» Texte source:

Le monde de demain selon Blase

Interview de SoonSoonSoon

Avoir abaissé la crise de la quarantaine à trente ans a permis de rêver d’autre chose que de fromages de chèvre dans le Larzac. Avoir une passion pour son métier devient un but concret et non un fantasme.
— Blase
 

BLASE (de « blasphème ») – est un artiste-hacker spécialiste du détournement et de la restauration de tableaux. Il collectionne les tableaux de maîtres oubliés en piteux état (les tableaux, pas les maîtres), qu’il restaure en les détournant : un slip pour un guerrier grec, un rail de coke pour un notable de province, un cadavre qui flotte à la place d’un cygne près de bucoliques canotiers… Il leur insuffle un sens nouveau, décalé, souvent irrévérencieux, voire carrément trash. C’est l’un de ses tableaux que nous avons choisi pour illustrer la couverture du prochain Soonoscope. Il est actuellement exposé à la Galerie Petite Vivienne.

  • Quelles sont, selon toi, les trois tendances à l’oeuvre aujourd’hui et qui font le monde de demain ?

D’abord le retour de la valeur travail : la notion de travail était galvaudée mais elle reprend un sens positif et une légitimité, comme une forme de contestation au bordel ambiant. On s’est rendu compte que consommer n’était pas plus épanouissant que de produire, et on voit de plus en plus de gens qui renoncent à leur job et changent de filière. Ce n’est plus être un looser ou un baba-cool que de sortir volontairement de sa zone de confort, au contraire. Avoir abaissé la crise de la quarantaine à trente ans a permis de rêver d’autre chose que de fromages de chèvre dans le Larzac. Avoir une passion pour son métier devient un but concret et non un fantasme. J’aimerais un jour entendre aux infos qu’un fabricant d’anxiolytiques a fait faillite, faute de clients !

» Données fournies:
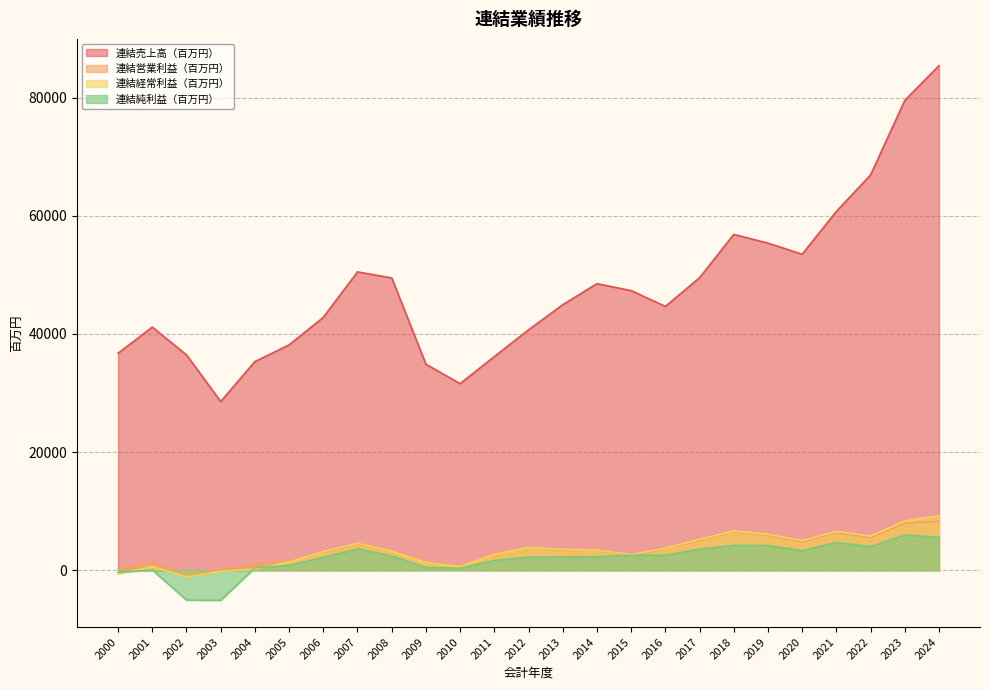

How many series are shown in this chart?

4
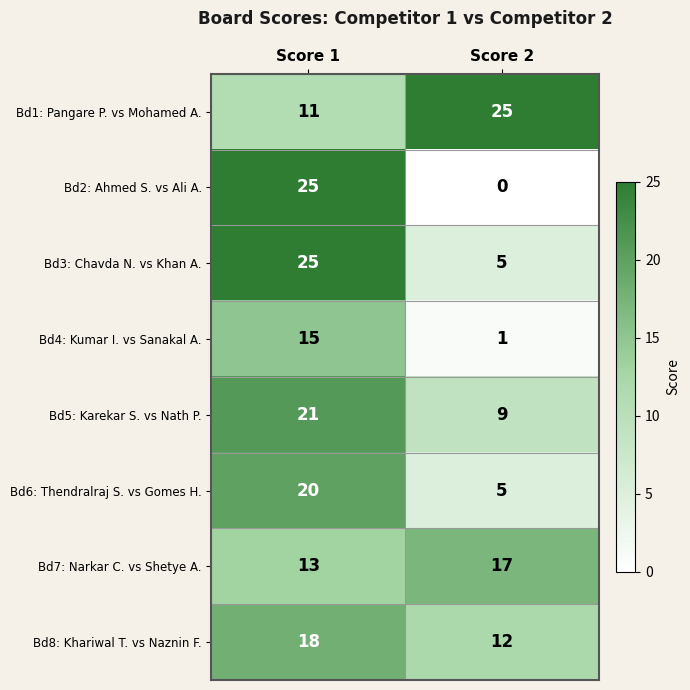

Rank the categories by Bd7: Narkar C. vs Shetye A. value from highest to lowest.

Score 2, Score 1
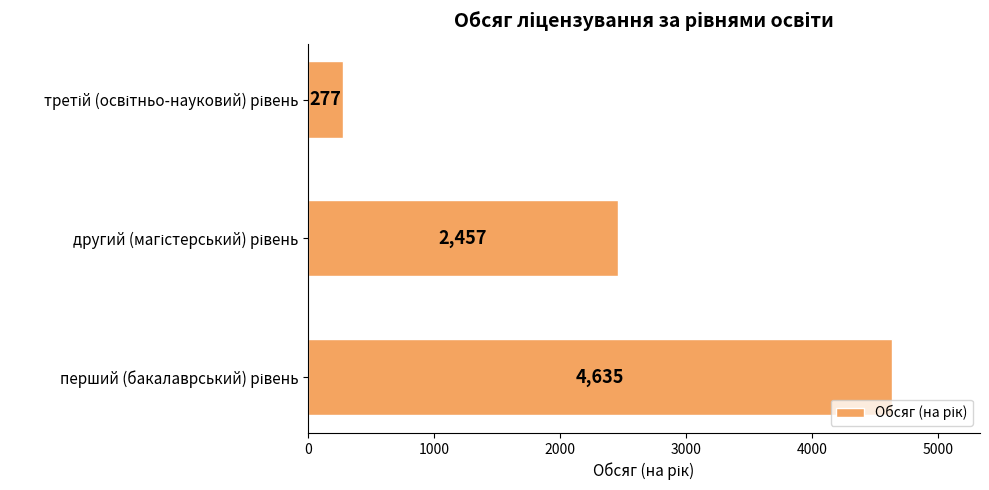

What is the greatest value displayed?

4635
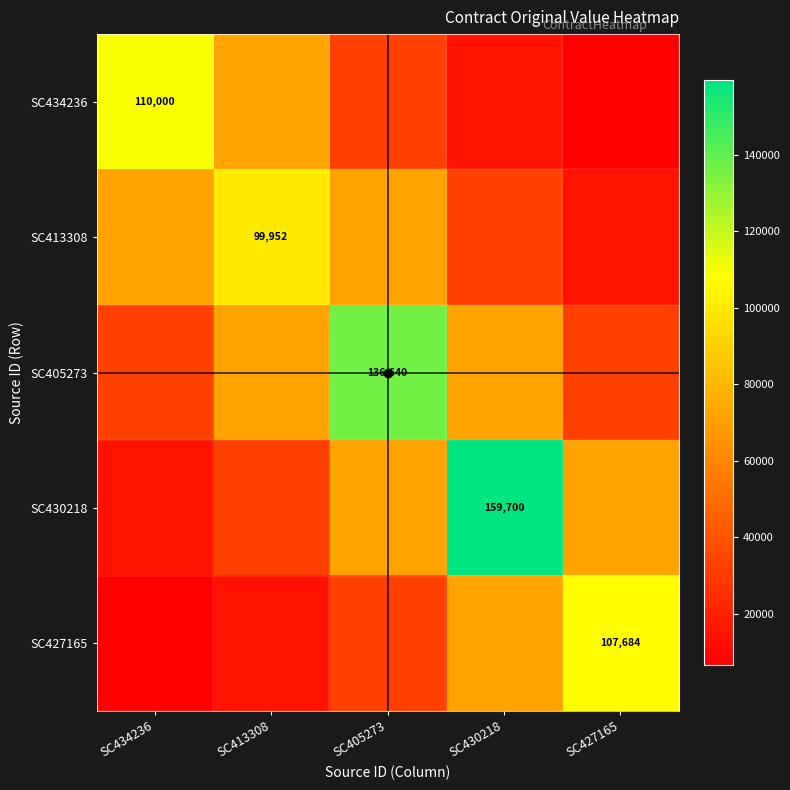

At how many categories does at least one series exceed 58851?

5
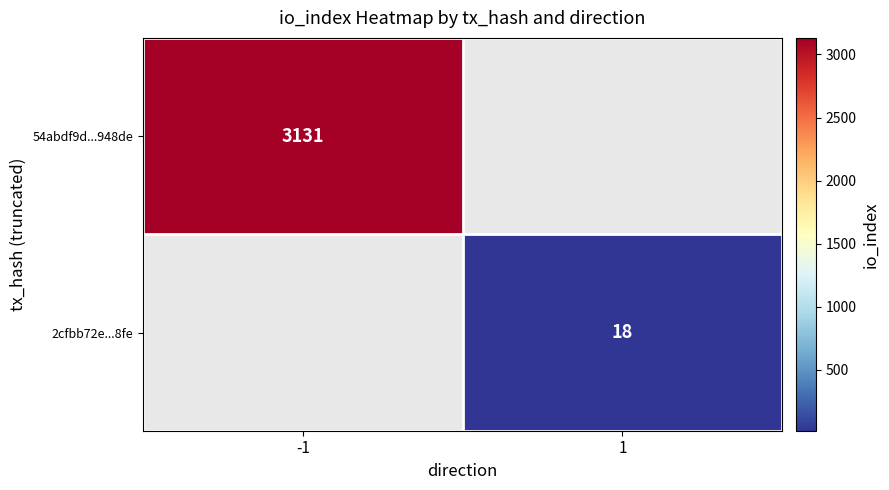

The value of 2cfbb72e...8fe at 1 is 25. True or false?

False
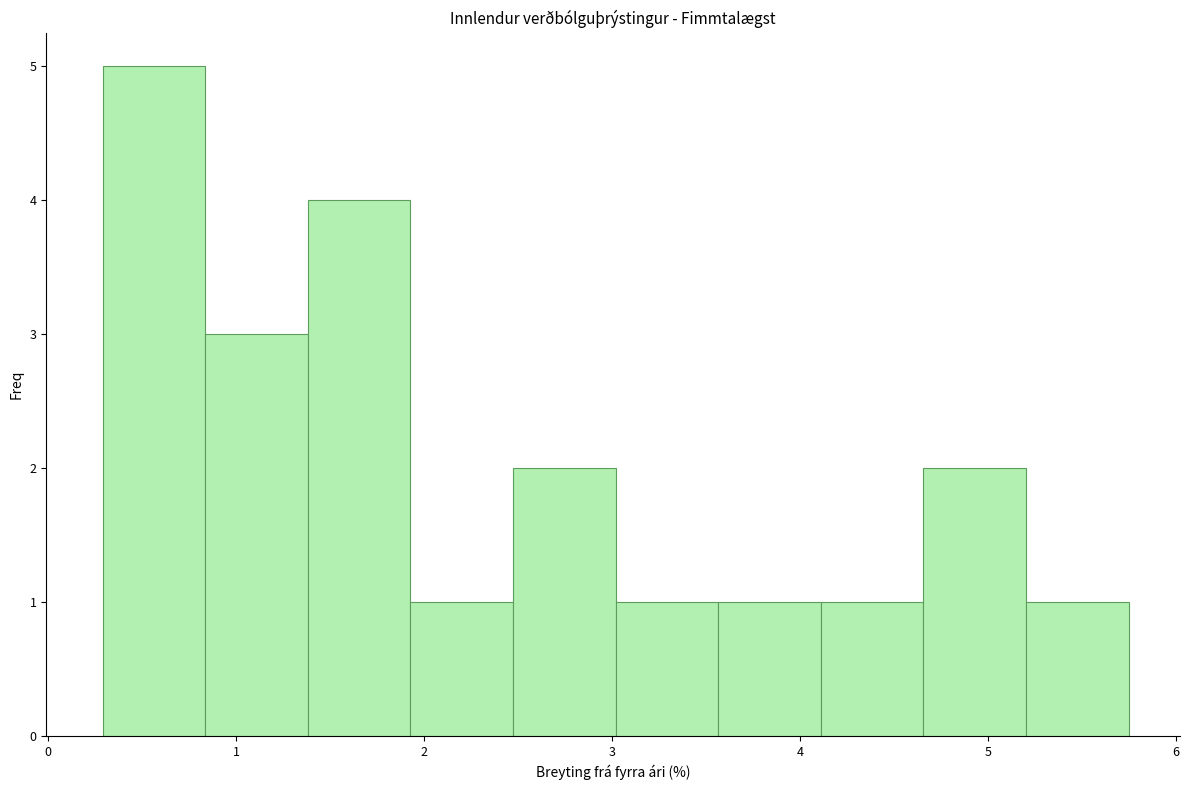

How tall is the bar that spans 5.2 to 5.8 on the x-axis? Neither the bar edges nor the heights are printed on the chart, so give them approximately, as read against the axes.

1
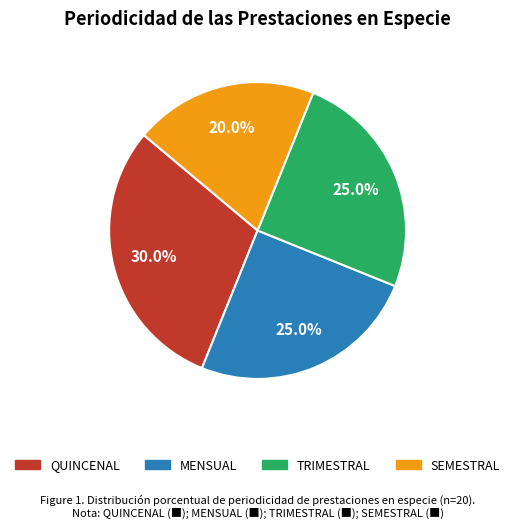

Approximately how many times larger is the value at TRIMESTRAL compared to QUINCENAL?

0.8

» Travail demandé: Recopiez mot pour mot le passage de l'interview de Blase qui commence par « D’abord le retour de » et qui s'arrête après « de clients ! ».

» Résultat de l'exercice:
D’abord le retour de la valeur travail : la notion de travail était galvaudée mais elle reprend un sens positif et une légitimité, comme une forme de contestation au bordel ambiant. On s’est rendu compte que consommer n’était pas plus épanouissant que de produire, et on voit de plus en plus de gens qui renoncent à leur job et changent de filière. Ce n’est plus être un looser ou un baba-cool que de sortir volontairement de sa zone de confort, au contraire. Avoir abaissé la crise de la quarantaine à trente ans a permis de rêver d’autre chose que de fromages de chèvre dans le Larzac. Avoir une passion pour son métier devient un but concret et non un fantasme. J’aimerais un jour entendre aux infos qu’un fabricant d’anxiolytiques a fait faillite, faute de clients !